Why Do Problems Happen in Even the Best Nursing Homes?
There are many reasons for this growing concern. Some nursing homes put profits over patients. This is true, even in “non-profit” nursing homes, or nursing homes run by religious institutions where executives and managers often earn huge salaries; but do not see to the day to day activities of hourly paid staff members. Additionally, when a “non-profit” nursing home uses other for-profit companies to manage or run the facility for them they can lose control of each patients needs and concerns.
In reality, the vast majority of care in nursing homes is provided by certified nursing assistants (CNA). Most CNAs have good intentions but, unfortunately, they can often be overworked and under prepared to provide necessary care. Unlike a licensed registered nurse (RN) or licensed practical nurse (LPN), CNAs are not trained nurses. They receive approximately two weeks of training, often at the home itself. They are often left to care for far too many residents. In addition to caring for residents, the CNA must properly document every resident’s chart so everyone involved is aware of what is happening with every resident.
Keeping complete and accurate charts is extremely important in the nursing home setting. Un-like a hospital, where a doctor typically sees a patient on a daily basis and the patient is cared for by a team of highly trained nurses and other professionals, a nursing home resident may see a doctor once a month or even less. Nursing home residents usually have difficult and complex medical conditions. If they didn’t they probably wouldn’t need to be in a home! The doctor caring for the patient is caring for a patient who usually has several conditions that require care. The doctor often has to review several patients at the same facility in a short amount of time.
The role of CNAs at nursing homes is critical. As Penelope Ann Shaw, PhD 1. wrote in the September 2014 issue of The Journal of Post-Acute and Long Term Care Medicine, JAMDA “The CNAs’ critical role as providers of direct care includes making sure we residents are kept clean and safe from falls and elopements, are kept properly fed and hydrated, are monitored for skin break- down, are provided some engagement to reduce agitation and depression, that changes in our physical and mental condition are reported, and, in my case, ensure a safe transfer between my bed and my power chair with a hydraulic lift.” 2.
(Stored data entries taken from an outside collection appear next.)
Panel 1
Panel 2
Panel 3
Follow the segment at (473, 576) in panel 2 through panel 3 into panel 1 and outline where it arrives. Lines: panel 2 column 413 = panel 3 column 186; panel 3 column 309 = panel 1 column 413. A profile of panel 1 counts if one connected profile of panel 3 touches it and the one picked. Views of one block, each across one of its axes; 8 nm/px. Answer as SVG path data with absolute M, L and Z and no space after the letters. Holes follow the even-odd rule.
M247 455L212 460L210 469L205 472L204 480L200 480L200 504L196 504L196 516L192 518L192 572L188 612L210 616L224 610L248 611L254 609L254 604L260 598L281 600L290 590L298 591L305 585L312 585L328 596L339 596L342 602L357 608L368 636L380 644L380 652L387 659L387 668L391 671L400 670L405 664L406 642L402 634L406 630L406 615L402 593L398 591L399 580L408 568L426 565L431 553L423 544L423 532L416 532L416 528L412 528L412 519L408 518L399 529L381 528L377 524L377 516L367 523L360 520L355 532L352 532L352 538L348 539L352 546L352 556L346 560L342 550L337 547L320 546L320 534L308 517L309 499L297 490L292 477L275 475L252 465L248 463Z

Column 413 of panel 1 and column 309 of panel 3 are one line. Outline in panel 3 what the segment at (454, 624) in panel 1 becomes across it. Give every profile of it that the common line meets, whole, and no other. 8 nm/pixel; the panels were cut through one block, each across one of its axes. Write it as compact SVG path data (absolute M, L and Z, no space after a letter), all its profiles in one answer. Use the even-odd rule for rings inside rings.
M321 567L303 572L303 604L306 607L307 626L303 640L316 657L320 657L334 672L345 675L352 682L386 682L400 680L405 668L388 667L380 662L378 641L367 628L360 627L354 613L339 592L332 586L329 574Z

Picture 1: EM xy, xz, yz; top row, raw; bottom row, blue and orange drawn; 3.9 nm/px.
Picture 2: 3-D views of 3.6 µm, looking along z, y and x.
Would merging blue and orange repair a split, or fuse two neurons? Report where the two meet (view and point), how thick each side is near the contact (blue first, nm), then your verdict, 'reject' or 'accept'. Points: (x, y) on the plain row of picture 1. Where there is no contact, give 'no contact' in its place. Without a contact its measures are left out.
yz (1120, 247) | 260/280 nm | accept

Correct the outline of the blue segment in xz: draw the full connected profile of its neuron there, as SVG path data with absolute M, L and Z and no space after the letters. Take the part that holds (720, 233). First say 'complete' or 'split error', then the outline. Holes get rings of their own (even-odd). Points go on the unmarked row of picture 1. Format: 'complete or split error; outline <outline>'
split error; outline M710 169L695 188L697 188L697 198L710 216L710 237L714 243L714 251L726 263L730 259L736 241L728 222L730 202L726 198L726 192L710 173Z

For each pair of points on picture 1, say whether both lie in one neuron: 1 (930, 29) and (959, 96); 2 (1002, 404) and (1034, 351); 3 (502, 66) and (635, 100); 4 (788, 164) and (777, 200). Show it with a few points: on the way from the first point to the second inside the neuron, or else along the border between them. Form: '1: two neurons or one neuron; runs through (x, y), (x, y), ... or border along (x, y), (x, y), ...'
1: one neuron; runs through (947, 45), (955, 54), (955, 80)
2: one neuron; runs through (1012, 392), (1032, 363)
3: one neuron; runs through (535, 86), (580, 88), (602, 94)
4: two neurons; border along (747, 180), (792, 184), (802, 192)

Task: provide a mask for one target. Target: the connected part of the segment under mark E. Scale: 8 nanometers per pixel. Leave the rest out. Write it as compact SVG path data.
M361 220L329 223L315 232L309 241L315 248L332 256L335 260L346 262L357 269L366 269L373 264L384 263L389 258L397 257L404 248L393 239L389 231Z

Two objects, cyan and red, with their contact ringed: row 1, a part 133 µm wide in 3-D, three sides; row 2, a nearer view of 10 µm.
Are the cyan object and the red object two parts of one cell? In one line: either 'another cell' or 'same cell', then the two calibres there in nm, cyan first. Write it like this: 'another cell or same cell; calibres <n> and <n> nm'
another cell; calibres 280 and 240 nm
Neglect often occurs when CNAs are overworked or are assigned tasks they are not trained to perform. Turnover is also extremely high amongst CNAs. Too often, there are simply not enough CNAs on hand. This is particularly true during overnight shifts when CNAs may be the only staff available to answer call bells and attend to unexpected needs of the residents. This problem is complicated by the fact that far too often CNAs on overnight shifts are also tasked with duties not directly related to resident care. Additionally, CNAs are increasingly being asked to do tasks that they were never trained to do. (Read Mary’s Story) Even the most well meaning and experienced CNA lacks the training that an LPN or RN has. Lastly, because CNAs are paid substantially less than nursing staff, they are used more and more by homes looking to keep their expenses down.